**Set exercise**
Count the lines in the data below that contain the string "uname" and reply with that number alone.

**Dataset content**
- - - - - - -
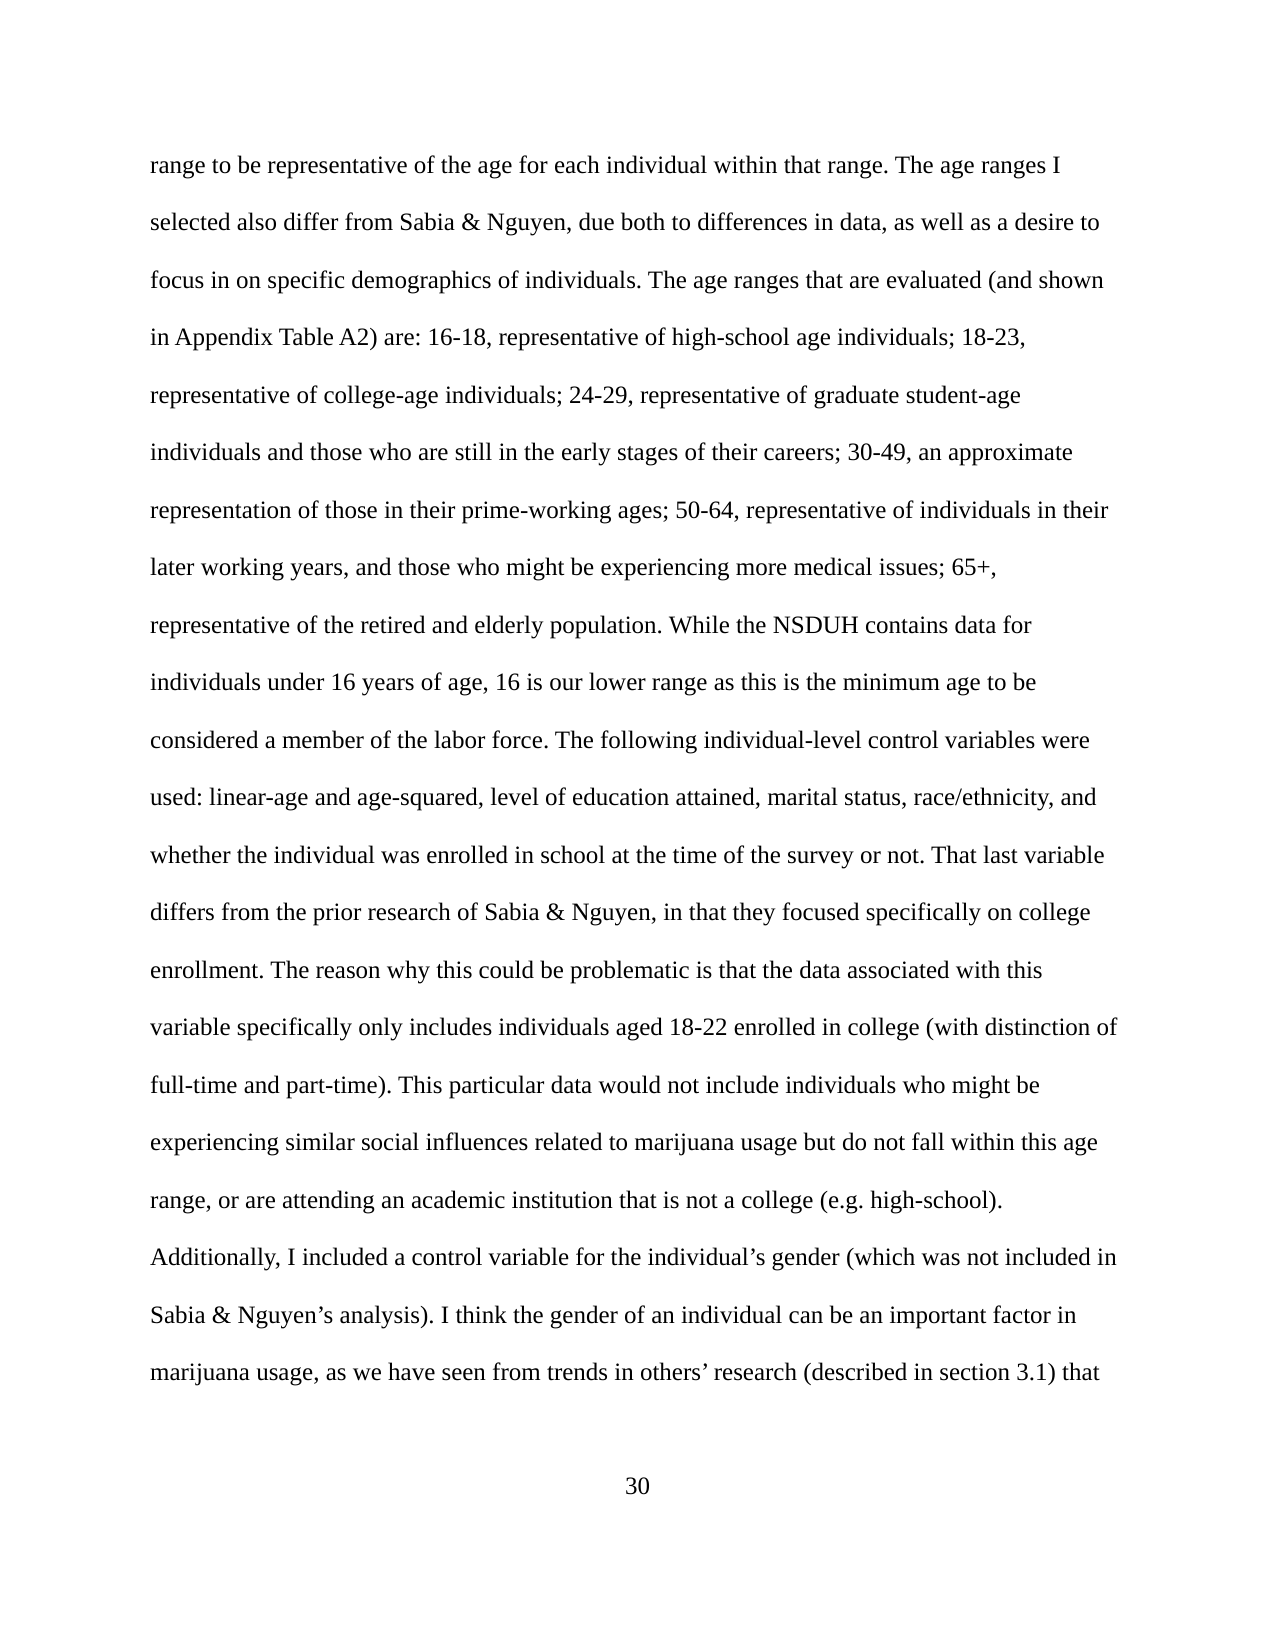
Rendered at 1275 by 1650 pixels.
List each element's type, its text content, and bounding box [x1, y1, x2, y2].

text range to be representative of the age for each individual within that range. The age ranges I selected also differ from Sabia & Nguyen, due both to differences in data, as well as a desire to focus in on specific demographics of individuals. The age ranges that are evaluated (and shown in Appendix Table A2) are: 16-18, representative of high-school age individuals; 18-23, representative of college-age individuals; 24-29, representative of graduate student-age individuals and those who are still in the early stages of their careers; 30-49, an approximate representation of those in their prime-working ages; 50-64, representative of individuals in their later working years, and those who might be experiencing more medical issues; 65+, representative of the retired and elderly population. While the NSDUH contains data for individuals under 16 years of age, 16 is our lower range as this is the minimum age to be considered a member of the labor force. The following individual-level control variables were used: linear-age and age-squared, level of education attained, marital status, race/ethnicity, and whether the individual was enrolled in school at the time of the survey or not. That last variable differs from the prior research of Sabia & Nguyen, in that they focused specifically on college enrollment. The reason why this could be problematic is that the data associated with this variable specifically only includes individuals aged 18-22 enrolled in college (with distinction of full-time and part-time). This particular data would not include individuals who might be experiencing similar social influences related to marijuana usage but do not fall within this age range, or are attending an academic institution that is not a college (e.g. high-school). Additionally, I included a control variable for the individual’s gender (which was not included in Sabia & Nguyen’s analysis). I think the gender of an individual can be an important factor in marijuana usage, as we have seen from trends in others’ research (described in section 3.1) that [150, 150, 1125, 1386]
- - - - - - -
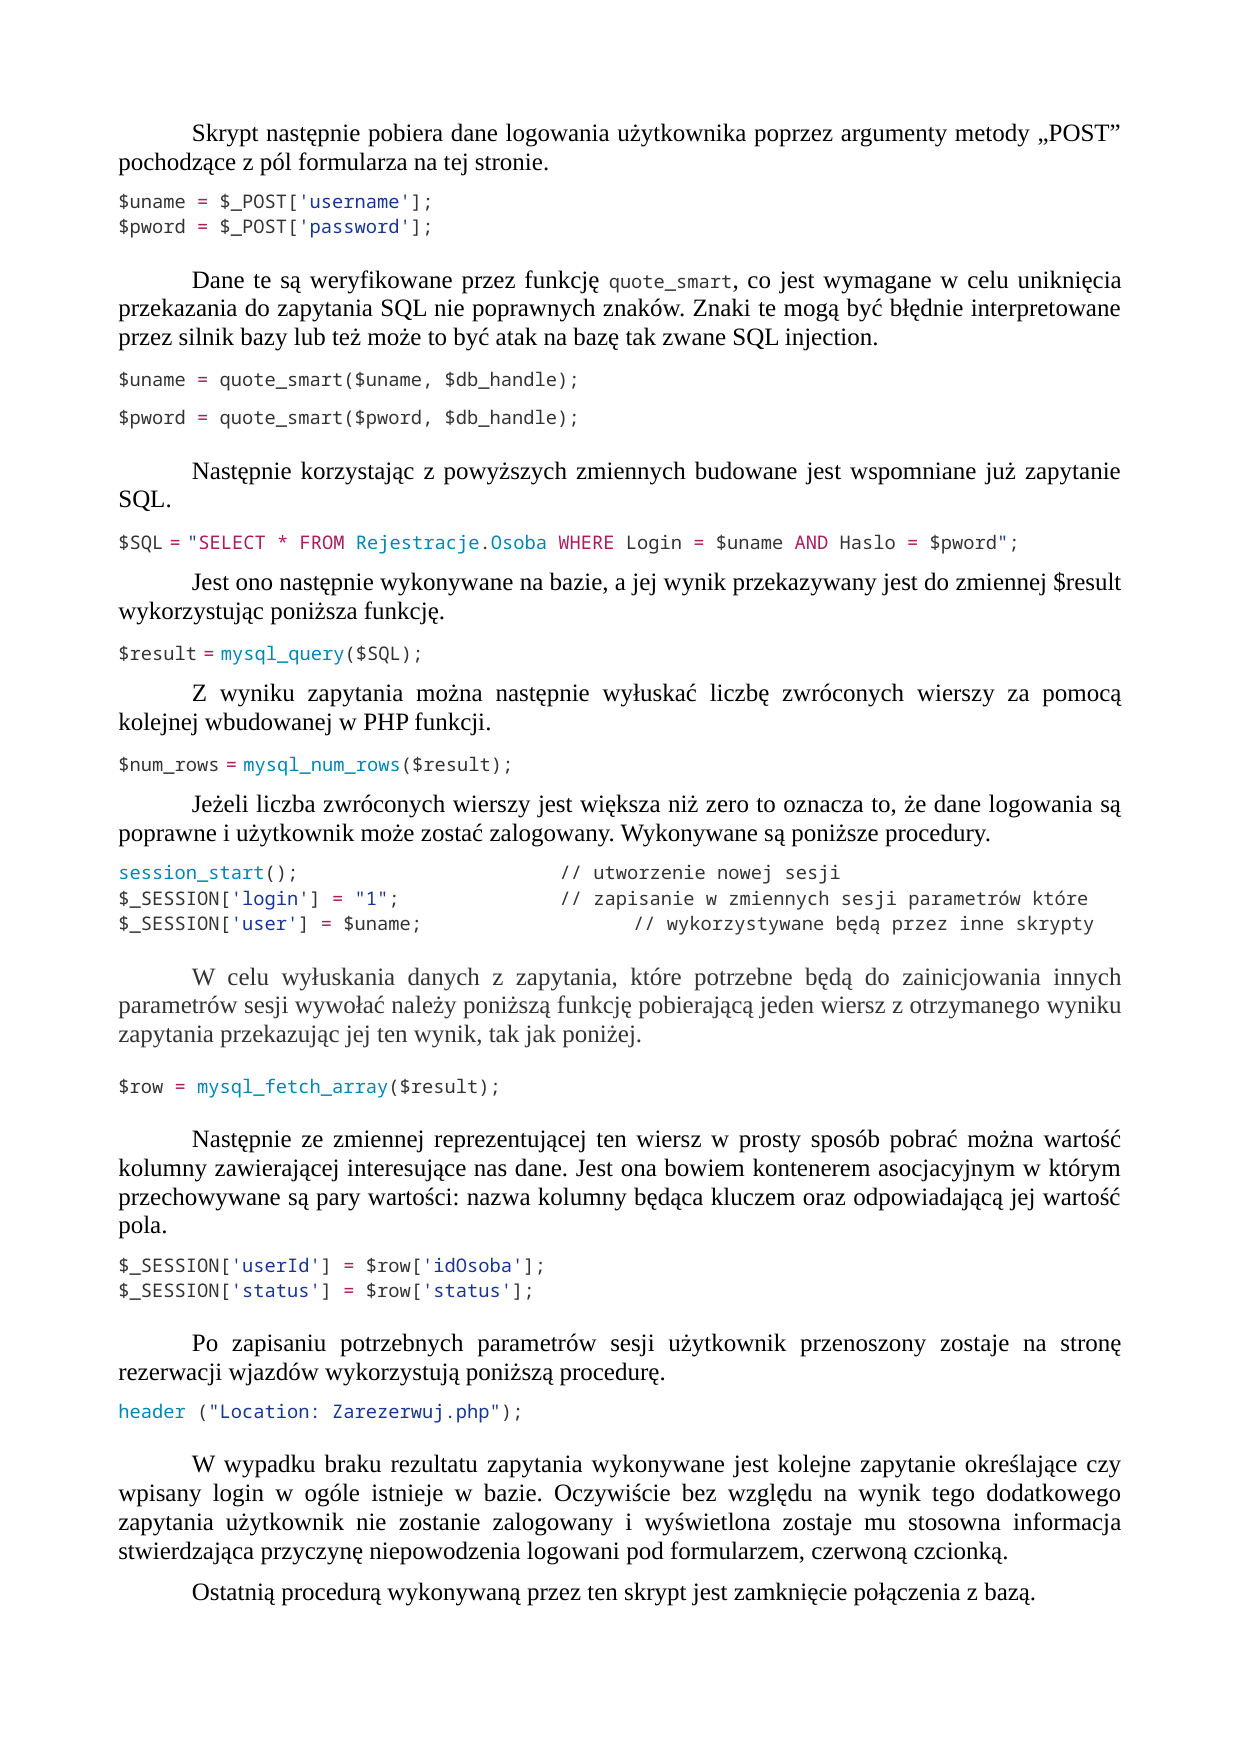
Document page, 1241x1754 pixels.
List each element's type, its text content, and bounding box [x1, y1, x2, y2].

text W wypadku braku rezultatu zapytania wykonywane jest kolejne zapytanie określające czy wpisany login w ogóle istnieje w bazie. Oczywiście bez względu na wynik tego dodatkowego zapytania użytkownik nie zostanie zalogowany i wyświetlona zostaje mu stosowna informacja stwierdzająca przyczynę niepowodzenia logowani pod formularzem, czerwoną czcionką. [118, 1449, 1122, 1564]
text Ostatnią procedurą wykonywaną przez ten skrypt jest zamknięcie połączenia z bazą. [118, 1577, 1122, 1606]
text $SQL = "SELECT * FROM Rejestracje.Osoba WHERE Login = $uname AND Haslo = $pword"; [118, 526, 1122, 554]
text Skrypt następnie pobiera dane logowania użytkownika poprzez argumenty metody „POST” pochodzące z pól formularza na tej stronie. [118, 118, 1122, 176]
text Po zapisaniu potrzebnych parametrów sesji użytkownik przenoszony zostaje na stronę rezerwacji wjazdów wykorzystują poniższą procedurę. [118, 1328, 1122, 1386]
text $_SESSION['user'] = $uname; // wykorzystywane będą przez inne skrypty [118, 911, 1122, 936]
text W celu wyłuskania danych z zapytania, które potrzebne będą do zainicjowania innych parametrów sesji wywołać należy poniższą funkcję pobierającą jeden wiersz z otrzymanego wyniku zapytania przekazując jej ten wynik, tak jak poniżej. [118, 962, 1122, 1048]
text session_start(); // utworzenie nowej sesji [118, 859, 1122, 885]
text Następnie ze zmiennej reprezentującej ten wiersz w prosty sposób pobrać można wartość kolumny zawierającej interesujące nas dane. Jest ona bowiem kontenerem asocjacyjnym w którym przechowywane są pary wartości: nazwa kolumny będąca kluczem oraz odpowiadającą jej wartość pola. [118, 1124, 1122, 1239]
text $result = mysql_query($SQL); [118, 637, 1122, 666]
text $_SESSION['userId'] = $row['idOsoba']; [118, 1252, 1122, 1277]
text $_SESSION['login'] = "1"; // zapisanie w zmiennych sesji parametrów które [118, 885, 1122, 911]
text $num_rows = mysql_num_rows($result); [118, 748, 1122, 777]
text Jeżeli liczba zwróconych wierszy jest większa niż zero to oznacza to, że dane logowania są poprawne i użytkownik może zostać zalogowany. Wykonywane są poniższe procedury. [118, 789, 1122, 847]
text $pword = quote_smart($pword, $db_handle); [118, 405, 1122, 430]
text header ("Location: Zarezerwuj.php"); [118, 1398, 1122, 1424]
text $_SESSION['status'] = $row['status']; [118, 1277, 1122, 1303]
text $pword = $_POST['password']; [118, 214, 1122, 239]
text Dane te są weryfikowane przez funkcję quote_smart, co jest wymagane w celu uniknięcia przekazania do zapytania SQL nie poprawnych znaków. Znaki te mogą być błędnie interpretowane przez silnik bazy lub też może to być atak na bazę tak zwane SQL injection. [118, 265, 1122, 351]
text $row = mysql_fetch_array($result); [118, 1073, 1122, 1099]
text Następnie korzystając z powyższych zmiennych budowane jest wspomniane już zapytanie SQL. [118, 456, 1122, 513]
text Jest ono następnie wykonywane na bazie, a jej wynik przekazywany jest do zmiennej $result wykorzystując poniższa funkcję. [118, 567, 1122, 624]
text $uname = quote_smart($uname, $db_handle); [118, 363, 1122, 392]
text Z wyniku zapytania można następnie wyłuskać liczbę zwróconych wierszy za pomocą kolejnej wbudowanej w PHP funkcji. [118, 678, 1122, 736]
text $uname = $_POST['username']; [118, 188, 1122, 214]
- - - - - - -
**The completed task**
4